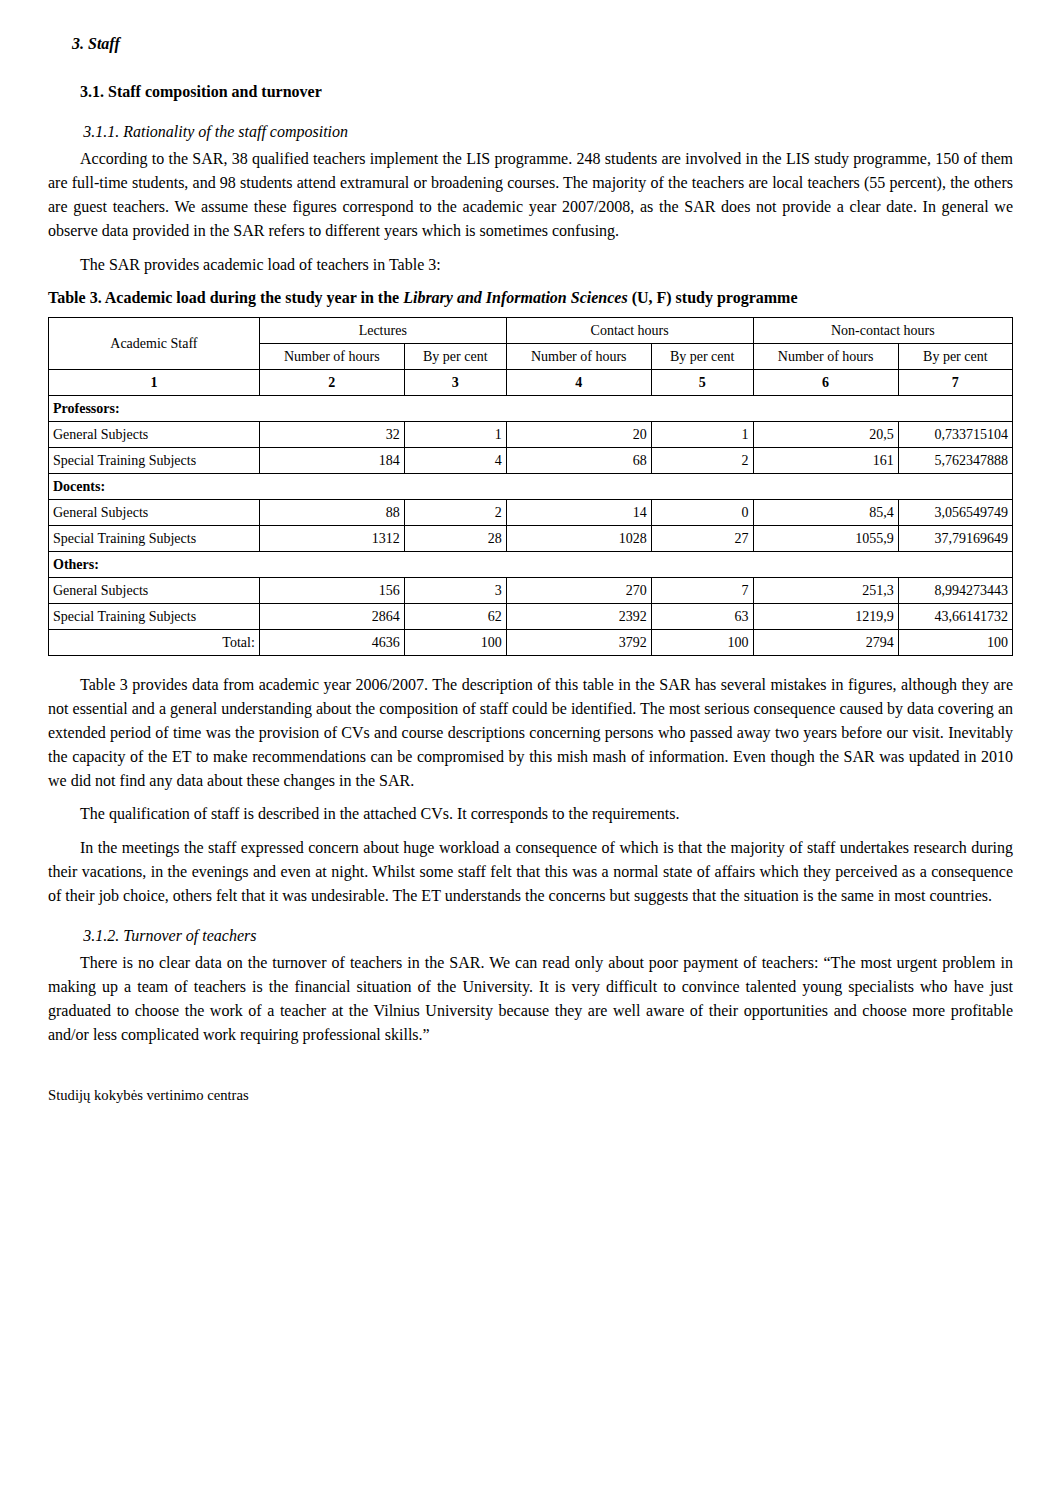3. Staff
3.1. Staff composition and turnover
3.1.1. Rationality of the staff composition
According to the SAR, 38 qualified teachers implement the LIS programme. 248 students are involved in the LIS study programme, 150 of them are full-time students, and 98 students attend extramural or broadening courses. The majority of the teachers are local teachers (55 percent), the others are guest teachers. We assume these figures correspond to the academic year 2007/2008, as the SAR does not provide a clear date. In general we observe data provided in the SAR refers to different years which is sometimes confusing.
The SAR provides academic load of teachers in Table 3:
Table 3. Academic load during the study year in the Library and Information Sciences (U, F) study programme
| Academic Staff | Lectures | Contact hours | Non-contact hours |
| --- | --- | --- | --- |
| Number of hours | By per cent | Number of hours | By per cent | Number of hours | By per cent |
| 1 | 2 | 3 | 4 | 5 | 6 | 7 |
| Professors: |
| General Subjects | 32 | 1 | 20 | 1 | 20,5 | 0,733715104 |
| Special Training Subjects | 184 | 4 | 68 | 2 | 161 | 5,762347888 |
| Docents: |
| General Subjects | 88 | 2 | 14 | 0 | 85,4 | 3,056549749 |
| Special Training Subjects | 1312 | 28 | 1028 | 27 | 1055,9 | 37,79169649 |
| Others: |
| General Subjects | 156 | 3 | 270 | 7 | 251,3 | 8,994273443 |
| Special Training Subjects | 2864 | 62 | 2392 | 63 | 1219,9 | 43,66141732 |
| Total: | 4636 | 100 | 3792 | 100 | 2794 | 100 |
Table 3 provides data from academic year 2006/2007. The description of this table in the SAR has several mistakes in figures, although they are not essential and a general understanding about the composition of staff could be identified. The most serious consequence caused by data covering an extended period of time was the provision of CVs and course descriptions concerning persons who passed away two years before our visit. Inevitably the capacity of the ET to make recommendations can be compromised by this mish mash of information. Even though the SAR was updated in 2010 we did not find any data about these changes in the SAR.
The qualification of staff is described in the attached CVs. It corresponds to the requirements.
In the meetings the staff expressed concern about huge workload a consequence of which is that the majority of staff undertakes research during their vacations, in the evenings and even at night. Whilst some staff felt that this was a normal state of affairs which they perceived as a consequence of their job choice, others felt that it was undesirable. The ET understands the concerns but suggests that the situation is the same in most countries.
3.1.2. Turnover of teachers
There is no clear data on the turnover of teachers in the SAR. We can read only about poor payment of teachers: “The most urgent problem in making up a team of teachers is the financial situation of the University. It is very difficult to convince talented young specialists who have just graduated to choose the work of a teacher at the Vilnius University because they are well aware of their opportunities and choose more profitable and/or less complicated work requiring professional skills.”
Studijų kokybės vertinimo centras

------------------------------------

**PROMPT**
Your reply should hold every line from the data that contains "year", copied in full.

**TASK SOLUTION**
According to the SAR, 38 qualified teachers implement the LIS programme. 248 students are involved in the LIS study programme, 150 of them are full-time students, and 98 students attend extramural or broadening courses. The majority of the teachers are local teachers (55 percent), the others are guest teachers. We assume these figures correspond to the academic year 2007/2008, as the SAR does not provide a clear date. In general we observe data provided in the SAR refers to different years which is sometimes confusing.
Table 3. Academic load during the study year in the Library and Information Sciences (U, F) study programme
Table 3 provides data from academic year 2006/2007. The description of this table in the SAR has several mistakes in figures, although they are not essential and a general understanding about the composition of staff could be identified. The most serious consequence caused by data covering an extended period of time was the provision of CVs and course descriptions concerning persons who passed away two years before our visit. Inevitably the capacity of the ET to make recommendations can be compromised by this mish mash of information. Even though the SAR was updated in 2010 we did not find any data about these changes in the SAR.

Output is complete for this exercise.